Answer:
A: the probability that a 1 is received is 0.56.
B: the probability that a 0 was sent given that a 1 is received is (2/25) * (1 - P(0 sent)).
Explanation:
To solve this problem, we can use conditional probabilities and the concept of Bayes' theorem.
a. To find the probability that a 1 is received, we need to consider the two possibilities: either a 1 was sent and remained unchanged, or a 0 was sent and got flipped to a 1 by the random error.
Let's denote:
P(1 sent) = 0.6 (probability a 1 is sent)
P(0→1) = 0.2 (probability a 0 is flipped to 1)
P(1 received) = ?
P(1 received) = P(1 sent and unchanged) + P(0 sent and flipped to 1)
= P(1 sent) * (1 - P(0→1)) + P(0 sent) * P(0→1)

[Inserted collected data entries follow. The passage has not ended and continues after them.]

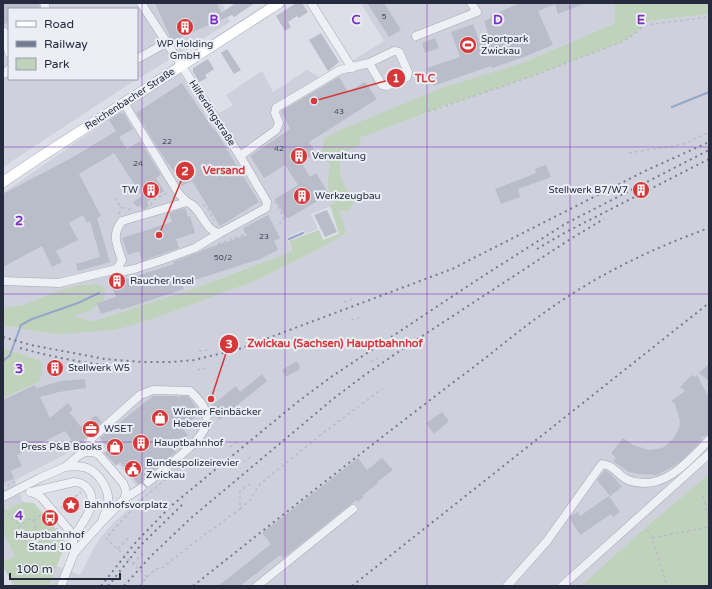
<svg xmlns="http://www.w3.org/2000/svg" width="712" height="589" viewBox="0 0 712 589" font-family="'Varela Round',sans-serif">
<rect width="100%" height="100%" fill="#dcdfe7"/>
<g fill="#ced1dc" fill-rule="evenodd">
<path d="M 3,3 L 222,3 L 230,22 L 120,90 L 3,167 ZM 9,9 L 137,9 L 137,79 L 9,79 Z"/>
<polygon points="361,3 615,3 615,23 525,62 433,92 332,150 365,135 530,77 624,41 629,38 649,21 709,14 709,474 640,532 581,586 49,586 57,566 80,575 94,548 101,537 112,524 144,495 104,447 94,432 64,455 15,480 23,502 3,511 3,398 39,382 42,361 3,348 3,325 22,329 57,334 137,324 161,316 255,281 321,248 346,233 336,204 311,214 318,229 305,234 304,230 287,237 291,250 285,254 190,290 94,321 72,316 3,318 3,193 130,105 180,73 209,119 233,105 226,95 262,71 273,92 307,70 323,79 384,41"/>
<polygon points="3,533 15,556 3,562"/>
</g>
<g fill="#bfd2bc">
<path d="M 615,3 L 709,3 L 709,14 L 649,21 L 629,38 L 624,41 L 530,77 L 449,105 L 448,104 L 448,105 L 359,138 L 361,141 L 358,147 L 342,152 C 339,166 338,177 347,189 C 351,194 353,196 354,203 L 349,211 L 339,210 L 346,233 L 321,248 L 255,281 L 161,316 L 137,324 L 114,330 L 57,334 L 22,329 L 3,325 L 3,308 L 21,306 L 53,293 L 75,286 L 99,284 L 105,288 L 104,300 L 90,311 L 73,316 L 94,321 L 190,290 L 285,254 L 292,250 L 289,241 L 319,230 L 323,240 L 339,234 L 330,205 L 336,203 C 325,193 328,178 330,164 L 321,153 L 325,138 L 340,130 L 442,88 L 525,62 L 615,23 Z"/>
<polygon points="3,348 42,361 42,375 39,382 3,398"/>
<polygon points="709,474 709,586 581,586 640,532"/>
<polygon points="23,502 34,503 63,538 65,545 49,586 14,586 3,567 3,562 15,556 3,533 3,511"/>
</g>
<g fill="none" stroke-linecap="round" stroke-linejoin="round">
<g stroke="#94a6ca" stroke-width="2">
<polyline points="672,107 709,92"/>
<polyline points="289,239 303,233"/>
<polyline points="3,361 10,355 21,325 32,319 78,303 99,293"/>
</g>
</g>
<g fill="#b9bdca">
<polygon points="3,3 39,3 40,9 9,9 9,22 3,25"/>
<polygon points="155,3 217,3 221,13 236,3 255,3 234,17 232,15 172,41"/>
<polygon points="296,3 302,3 308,12 299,18 297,16 288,22 291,27 285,31 276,16"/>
<polygon points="367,3 384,3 401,30 389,37"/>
<polygon points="520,3 586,3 558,14 555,4 538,11 553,45 524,57 492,68 491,66 433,86 427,68 460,57 451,32 473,24 480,43 490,39 484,21 491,18 490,16"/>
<polygon points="321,33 339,62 328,71 309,40"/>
<polygon points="435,38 439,48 425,53 422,43"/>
<polygon points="227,49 241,70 234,74 221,53"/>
<polygon points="208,59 214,69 205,75 207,78 199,82 193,72 193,68"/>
<polygon points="339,77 348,92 365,82 377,99 309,142 316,153 301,162 310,177 316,173 329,194 289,218 286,218 275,199 298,185 285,165 264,178 250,156 290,129 281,111"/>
<polygon points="182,83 213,129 214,128 259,202 220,226 192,181 182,186 169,164 168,164 136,113"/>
<polygon points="120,113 124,114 133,129 119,137 127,149 140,141 161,175 156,178 164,191 147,202 149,206 145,209 142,209 140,205 137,207 133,202 142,196 114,153 79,174 101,216 97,218 110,262 78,271 76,264 100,257 90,221 87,223 83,215 69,223 78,240 56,251 62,262 52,267 42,246 3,267 3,194 75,156 116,131 109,120"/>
<polygon points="546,165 551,177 518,189 520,197 501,204 495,189 536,173 535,169"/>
<polygon points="185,208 188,217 190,216 195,233 176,239 179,248 142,261 139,251 128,255 122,238 172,222 169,213"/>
<polygon points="327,210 337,232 325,237 314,215"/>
<polygon points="268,215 280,238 274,241 278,250 260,259 182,284 184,289 121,310 120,308 101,314 97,303 116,297 111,284 174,264 173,262 197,253 203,250 247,235 243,228"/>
<polygon points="295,362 298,362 300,369 286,377 282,370"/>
<polygon points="50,364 62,367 60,375 51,373 51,370 48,369"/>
<polygon points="709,364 709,381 699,373"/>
<polygon points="262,374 267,381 219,420 210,407 236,386 240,392"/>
<polygon points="692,375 695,377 697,375 709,398 709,435 702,437 701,441 680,462 670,468 657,475 639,474 629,472 613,461 616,458 611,453 623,438 633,445 649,450 658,449 664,447 673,439 679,428 680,421 675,404 671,401 685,391 680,387"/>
<polygon points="85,379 86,388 59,392 40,397 50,418 68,403 73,410 69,412 81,427 96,415 102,422 88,434 83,443 77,448 65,431 17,455 22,466 11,471 14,479 3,483 3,400 35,385 36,388 61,381"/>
<polygon points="153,396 177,396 179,398 180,396 188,396 200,413 182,428 188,435 172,448 176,452 144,478 143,483 138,484 120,462 116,466 108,457 104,453 109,449 100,438"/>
<polygon points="442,412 449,421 434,434 426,423"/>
<polygon points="358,458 367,470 382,458 393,470 377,482 378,483 362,496 364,497 358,502 356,500 350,505 283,558 280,555 240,586 218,586 271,544 262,533"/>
<polygon points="605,470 611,474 622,487 610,496 597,480"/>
<polygon points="609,496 620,512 613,517 611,514 580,535 570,519 571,516 578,512 580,516"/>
</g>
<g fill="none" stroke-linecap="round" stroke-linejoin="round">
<g stroke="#a5a9b4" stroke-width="9">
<g id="minor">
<polyline points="44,3 46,9"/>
<polyline points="311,3 352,68"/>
<polyline points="4,32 9,53"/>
<polyline points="416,36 477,12 471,3"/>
<polyline points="137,59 166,43"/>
<polyline points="3,74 6,73 9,69"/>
<polyline points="124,103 179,194 187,202"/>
<polyline points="240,156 276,130 279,123 275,113 276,108 340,70 369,63 382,85 387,86 407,77 408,72 399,52 394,51 369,63"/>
<polyline points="117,269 125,271 134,269 162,260 195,248 220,233"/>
<path d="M 3,281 L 59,283 L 117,269 L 122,260 C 117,245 111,235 122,221 L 187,202 C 202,207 204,232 220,233 L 266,208 L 267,202 L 240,156 L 141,3"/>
<path d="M 85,452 L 92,438 L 140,395 L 153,390 L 190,391 C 196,397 203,403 205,410 C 207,415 207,421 206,426 C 200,443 163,469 148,482"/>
<path d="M 65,467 C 72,466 79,465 87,468 C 99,473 110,490 108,503 C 108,509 105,513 103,518"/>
<polyline points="30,492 36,494 41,497 69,530 73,538 74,553"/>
<path d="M 31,492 L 74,482 C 80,482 84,484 88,489 C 100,504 80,525 73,538"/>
<path d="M 3,497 L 40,478 L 65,467 L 78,456 L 85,452 L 94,452 L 99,455 L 123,483 C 126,489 127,493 124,499 L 100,524 L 74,553 L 61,586"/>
<polyline points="124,499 141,488"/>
<polyline points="257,586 353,509"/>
<path d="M 507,586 L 547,541 L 602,464 C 604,465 608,465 611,467 C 617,470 620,477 628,480 C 662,493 688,462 709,440"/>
<polyline points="562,586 709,454"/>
</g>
</g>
<g stroke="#9ba1b4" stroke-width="11">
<polyline id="major" points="3,182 37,159 279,3"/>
</g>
<g stroke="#babdc5" stroke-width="1.5" stroke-dasharray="3 3" stroke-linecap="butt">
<polyline points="428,112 530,77 624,41 629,38 645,25 709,17"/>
<polyline points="629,153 684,144 709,132"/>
<polyline points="115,198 121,207 132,210"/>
<polyline points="275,201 284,217 279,225"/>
<polyline points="151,205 152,201 168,192"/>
<polyline points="203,205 207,207 214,221"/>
<polyline points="119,214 121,207"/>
<polyline points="218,244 246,234 243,228"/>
<polyline points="344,302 352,299"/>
<polyline points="351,320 359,318"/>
<polyline points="362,348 369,343"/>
<polyline points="199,351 207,350"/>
<polyline points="371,362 378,358"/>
<polyline points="197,370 205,368"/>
<polyline points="148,415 162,432"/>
<polyline points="230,447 237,442"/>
<polyline points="243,462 250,457"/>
<polyline points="9,486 8,485 18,480"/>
<polyline points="703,496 709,521"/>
<polyline points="61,508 81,492"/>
<polyline points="3,509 20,525"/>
<polyline points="240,509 250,500 259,485 323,433 382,389"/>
<path d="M 34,520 C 34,530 38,534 47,537 L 47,542 L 34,553 L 16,529 L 29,519 L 34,520 L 45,512"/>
<polyline points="647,530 652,538 667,586"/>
<polyline points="47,537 58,528"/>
<polyline points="652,538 709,527"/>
<polyline points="118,549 130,536"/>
<polyline points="133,564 145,551"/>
<polyline points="147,577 106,538 126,516 146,496 187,461"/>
<polyline points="139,586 155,569 162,568 195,542 240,509 240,491 250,484"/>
</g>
<use href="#minor" stroke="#eff0f5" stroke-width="8"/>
<use href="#major" stroke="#fff" stroke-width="10"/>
<g stroke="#757b92" stroke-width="2" stroke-dasharray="2 4" stroke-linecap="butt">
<polyline points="537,249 566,232 709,159"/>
<polyline points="3,337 31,345 105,359 143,362 170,362 194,360 239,349 452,269 645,171 709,142"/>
<path d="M 20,348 C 56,358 92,365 130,367"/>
<polyline points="101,586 136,542 171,506 300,400 331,377 480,278 565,224 709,150"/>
<polyline points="108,586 140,546 185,502"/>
<polyline points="124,586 151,556 191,518 333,399 366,374 407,346 572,238 604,219"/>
<path d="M 193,586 C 280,517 367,448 455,381 C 487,358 516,332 548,310 C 597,275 653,248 709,228"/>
<polyline points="352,586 709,303"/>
</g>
</g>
<path fill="none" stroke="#7b2cbf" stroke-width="1" stroke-opacity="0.55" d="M 142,3 L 142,586M 285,3 L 285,586M 427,3 L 427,586M 570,3 L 570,586M 3,147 L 709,147M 3,294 L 709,294M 3,442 L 709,442"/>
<defs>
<g id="building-disc" transform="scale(0.9)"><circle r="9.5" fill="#d63738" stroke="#ebeef5"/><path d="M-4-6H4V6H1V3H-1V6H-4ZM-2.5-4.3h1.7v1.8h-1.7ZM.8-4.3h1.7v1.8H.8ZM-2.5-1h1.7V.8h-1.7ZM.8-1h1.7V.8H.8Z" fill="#fff"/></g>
<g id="stadium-disc" transform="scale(0.9)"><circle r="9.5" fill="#d63738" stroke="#ebeef5"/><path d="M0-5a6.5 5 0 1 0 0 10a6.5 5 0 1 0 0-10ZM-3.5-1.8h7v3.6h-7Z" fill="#fff"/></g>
<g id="shop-disc" transform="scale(0.9)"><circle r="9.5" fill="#d63738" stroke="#ebeef5"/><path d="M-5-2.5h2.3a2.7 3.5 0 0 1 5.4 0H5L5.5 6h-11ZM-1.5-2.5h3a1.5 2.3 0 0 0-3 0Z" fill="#fff"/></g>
<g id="office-disc" transform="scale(0.9)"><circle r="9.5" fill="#d63738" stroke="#ebeef5"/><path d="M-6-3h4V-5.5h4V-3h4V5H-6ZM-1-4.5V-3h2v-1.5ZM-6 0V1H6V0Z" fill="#fff"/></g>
<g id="civic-disc" transform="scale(0.9)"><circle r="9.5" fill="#d63738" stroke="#ebeef5"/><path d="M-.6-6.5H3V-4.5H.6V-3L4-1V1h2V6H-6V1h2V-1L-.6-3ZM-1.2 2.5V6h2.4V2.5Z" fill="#fff"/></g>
<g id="sight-disc" transform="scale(0.9)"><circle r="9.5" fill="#d63738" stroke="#ebeef5"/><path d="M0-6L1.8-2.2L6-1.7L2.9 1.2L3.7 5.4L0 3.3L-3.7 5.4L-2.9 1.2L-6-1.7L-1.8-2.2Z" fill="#fff"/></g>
<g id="bus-disc" transform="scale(0.9)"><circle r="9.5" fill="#d63738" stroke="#ebeef5"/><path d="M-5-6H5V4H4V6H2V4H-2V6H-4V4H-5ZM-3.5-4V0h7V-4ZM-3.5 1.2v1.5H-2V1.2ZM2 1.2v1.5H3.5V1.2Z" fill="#fff"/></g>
</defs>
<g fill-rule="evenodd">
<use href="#building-disc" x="185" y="27"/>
<use href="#stadium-disc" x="468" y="45"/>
<use href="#building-disc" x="299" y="156"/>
<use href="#building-disc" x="151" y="190"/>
<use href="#building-disc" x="641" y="190"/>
<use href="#building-disc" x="302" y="196"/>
<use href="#building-disc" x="117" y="281"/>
<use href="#building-disc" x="55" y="368"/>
<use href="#shop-disc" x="160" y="418"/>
<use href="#office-disc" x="91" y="429"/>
<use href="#building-disc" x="141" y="443"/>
<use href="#shop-disc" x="115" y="447"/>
<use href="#civic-disc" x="133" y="469"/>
<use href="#sight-disc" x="71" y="505"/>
<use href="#bus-disc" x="50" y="518"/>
</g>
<g text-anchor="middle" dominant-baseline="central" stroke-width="4" stroke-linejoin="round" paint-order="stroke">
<g font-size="8" fill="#4a4f61">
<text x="384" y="16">5</text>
<text x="339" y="111">43</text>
<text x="167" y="141">22</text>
<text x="279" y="148">42</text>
<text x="138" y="163">24</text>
<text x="264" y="236">23</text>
<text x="223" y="257">50/2</text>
</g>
<g font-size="10" fill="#252a3e" stroke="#ebeef5" text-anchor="start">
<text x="481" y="39">Sportpark<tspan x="481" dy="12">Zwickau</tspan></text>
<text x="185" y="44" text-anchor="middle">WP Holding<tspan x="185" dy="12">GmbH</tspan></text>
<text x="312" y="156">Verwaltung</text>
<text x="138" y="190" text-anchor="end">TW</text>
<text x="628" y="190" text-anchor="end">Stellwerk B7/W7</text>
<text x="315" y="196">Werkzeugbau</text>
<text x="130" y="281">Raucher Insel</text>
<text x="68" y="368">Stellwerk W5</text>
<text x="173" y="412">Wiener Feinbäcker<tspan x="173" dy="12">Heberer</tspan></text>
<text x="104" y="429">WSET</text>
<text x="154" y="443">Hauptbahnhof</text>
<text x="102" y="447" text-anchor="end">Press P&amp;B Books</text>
<text x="146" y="463">Bundespolizeirevier<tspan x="146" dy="12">Zwickau</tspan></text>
<text x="84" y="505">Bahnhofsvorplatz</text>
<text x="50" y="535" text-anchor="middle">Hauptbahnhof<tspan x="50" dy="12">Stand 10</tspan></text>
</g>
<g font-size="10" fill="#252a3e" stroke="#ebeef5">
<text transform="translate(130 99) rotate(-33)">Reichenbacher Straße</text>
<text transform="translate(212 113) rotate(57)">Hilferdingstraße</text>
</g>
</g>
<g font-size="13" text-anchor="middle" font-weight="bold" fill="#7b2cbf" stroke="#ebeef5" stroke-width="4" stroke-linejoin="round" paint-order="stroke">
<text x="214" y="24">B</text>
<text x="356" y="24">C</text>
<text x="498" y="24">D</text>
<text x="641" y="24">E</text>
<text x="19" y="225">2</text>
<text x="19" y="373">3</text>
<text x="19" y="520">4</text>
</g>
<path fill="none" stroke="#d63738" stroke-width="1.5" d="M314 101L396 78M159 235L185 171M211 399L229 344"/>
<g fill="#d63738" stroke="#ebeef5" stroke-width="1.5">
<circle cx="314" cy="101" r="4"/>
<circle cx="159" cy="235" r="4"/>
<circle cx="211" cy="399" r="4"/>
<circle cx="396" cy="78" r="10"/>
<circle cx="185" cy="171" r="10"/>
<circle cx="229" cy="344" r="10"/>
</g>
<g font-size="12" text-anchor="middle" font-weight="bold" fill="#fff">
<text x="396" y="82">1</text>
<text x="185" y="175">2</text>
<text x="229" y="348">3</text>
</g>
<g font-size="11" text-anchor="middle" font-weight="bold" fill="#d63738" stroke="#ebeef5" stroke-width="4" stroke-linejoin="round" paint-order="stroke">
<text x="425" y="82">TLC</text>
<text x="224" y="174">Versand</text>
<text x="335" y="347">Zwickau (Sachsen) Hauptbahnhof</text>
</g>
<rect width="712" height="589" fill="none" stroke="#252a3e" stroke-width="8"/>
<rect x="8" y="8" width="130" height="72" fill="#ebeef5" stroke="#9ca0ac"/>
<rect x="16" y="21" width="20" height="6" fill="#ffffff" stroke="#9ca0ac"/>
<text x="44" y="28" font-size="12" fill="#252a3e">Road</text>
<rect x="16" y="41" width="20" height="6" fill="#757b92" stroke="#9ca0ac"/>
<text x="44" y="48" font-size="12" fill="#252a3e">Railway</text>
<rect x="16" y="58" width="20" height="12" fill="#bfd2bc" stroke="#9ca0ac"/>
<text x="44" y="68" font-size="12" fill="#252a3e">Park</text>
<path d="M10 573v6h110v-6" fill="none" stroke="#252a3e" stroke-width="2"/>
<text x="16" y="573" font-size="12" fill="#252a3e" stroke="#ebeef5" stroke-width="3" paint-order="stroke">100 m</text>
</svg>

= 0.6 * (1 - 0.2) + 0.4 * 0.2
= 0.6 * 0.8 + 0.4 * 0.2
= 0.48 + 0.08
= 0.56
Therefore, the probability that a 1 is received is 0.56.
b. If a 1 is received, we want to find the probability that a 0 was sent. We can use Bayes' theorem to calculate this.
Let's denote:
P(0 sent) = ?
P(1 received) = 0.56
We know that P(0 sent) + P(1 sent) = 1 (since either a 0 or a 1 is sent).
Using Bayes' theorem:
P(0 sent | 1 received) = (P(1 received | 0 sent) * P(0 sent)) / P(1 received)
P(1 received | 0 sent) = P(0 sent and flipped to 1) = 0.4 * 0.2 = 0.08
P(0 sent | 1 received) = (0.08 * P(0 sent)) / 0.56
Since P(0 sent) + P(1 sent) = 1, we can substitute 1 - P(0 sent) for P(1 sent):
P(0 sent | 1 received) = (0.08 * (1 - P(0 sent))) / 0.56
Simplifying:
P(0 sent | 1 received) = 0.08 * (1 - P(0 sent)) / 0.56
= 0.08 * (1 - P(0 sent)) * (1 / 0.56)
= 0.08 * (1 - P(0 sent)) * (25/14)
= (2/25) * (1 - P(0 sent))
Therefore, the probability that a 0 was sent given that a 1 is received is (2/25) * (1 - P(0 sent)).